Options Versus Volatility

Volatility increases interest in options for multiple reasons. First, as Donnelly notes, many advisors are using options to hedge positions or an entire portfolio and to manage the beta in their portfolios.

Volatility also makes strategies that write or sell options a better buy for investors, since option premiums increase with volatility, says Doug Kramer, co-head of qualitative and multi-asset class investing at Neuberger Berman.

“Higher premiums gives us more protection and cash flow to withstand these downswings,” says Kramer. “We’re in an interesting moment where the volatility regime appears to have changed somewhat. We’re in an environment where the writing of the options is producing materially higher cash flows than it has in the past.”

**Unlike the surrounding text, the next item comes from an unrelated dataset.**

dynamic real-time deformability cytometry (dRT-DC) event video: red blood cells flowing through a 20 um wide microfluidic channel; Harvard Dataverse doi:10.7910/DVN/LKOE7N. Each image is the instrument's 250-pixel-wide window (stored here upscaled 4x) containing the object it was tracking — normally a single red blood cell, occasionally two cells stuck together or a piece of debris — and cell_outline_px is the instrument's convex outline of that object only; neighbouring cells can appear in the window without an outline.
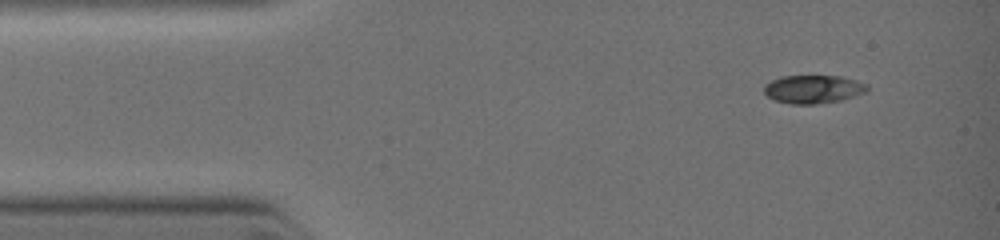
{"species": "common noctule bat (a hibernating species)", "species_latin": "Nyctalus noctula", "temperature_condition": "warm", "stored_images_in_passage": 9, "camera_frame_rate_fps": 3000, "um_per_image_px": 0.085, "animal": {"sex": "female", "body_mass_g": 19.0, "forearm_length_mm": 51.5}, "frame": {"image": 1, "passage_image": 1, "time_ms": 0.0, "image_size_px": [1000, 240], "cell_outline_px": [[868, 92], [840, 100], [816, 104], [792, 104], [776, 100], [768, 96], [764, 92], [764, 84], [780, 76], [840, 76], [856, 80], [868, 84]], "centroid_in_image_um": [69.14, 7.57], "position_along_channel_um": 15.9, "area_um2": 16.99}}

Neuberger Berman offers put-writing strategies in both separately managed accounts and in a ’40 Act mutual fund—the Neuberger Berman U.S. Equity Index PutWrite Strategy Fund (NUPIX), which Kramer co-manages. Instead of owning an equity index like the S&P 500 via a mutual fund or an ETF, NUPIX writes put options that give the buyer the right to sell the index at a specified price.

The CBOE S&P 500 PutWrite Index has outperformed the S&P 500 itself with lower volatility over the past 25 years, noted Kramer. In October, when the S&P 500 was down 7%, NUPIX was down 5%.

Mark Esposito, the president of institutional options trader Esposito Securities, says that advisors who embrace options only during volatility are missing the point of using them and the best opportunities for implementing them. Just trying to capture success when the VIX goes up, he says, is “not always a good use of capital,” says Esposito. “That’s an unsophisticated way to put on a trade during a turbulent market.”

Instead, most advisors should implement options between periods of volatility when premiums are lower, he says.

Speaking at the Inside Alternatives conference, Peter Raimondi, founder and CEO of Dakota Wealth Management, agreed. “You want to buy when there’s no volatility,” said Raimondi. “When the VIX is going up and the market is going down, it tells you the market is not on the put side. You want to buy puts when the market is going up.”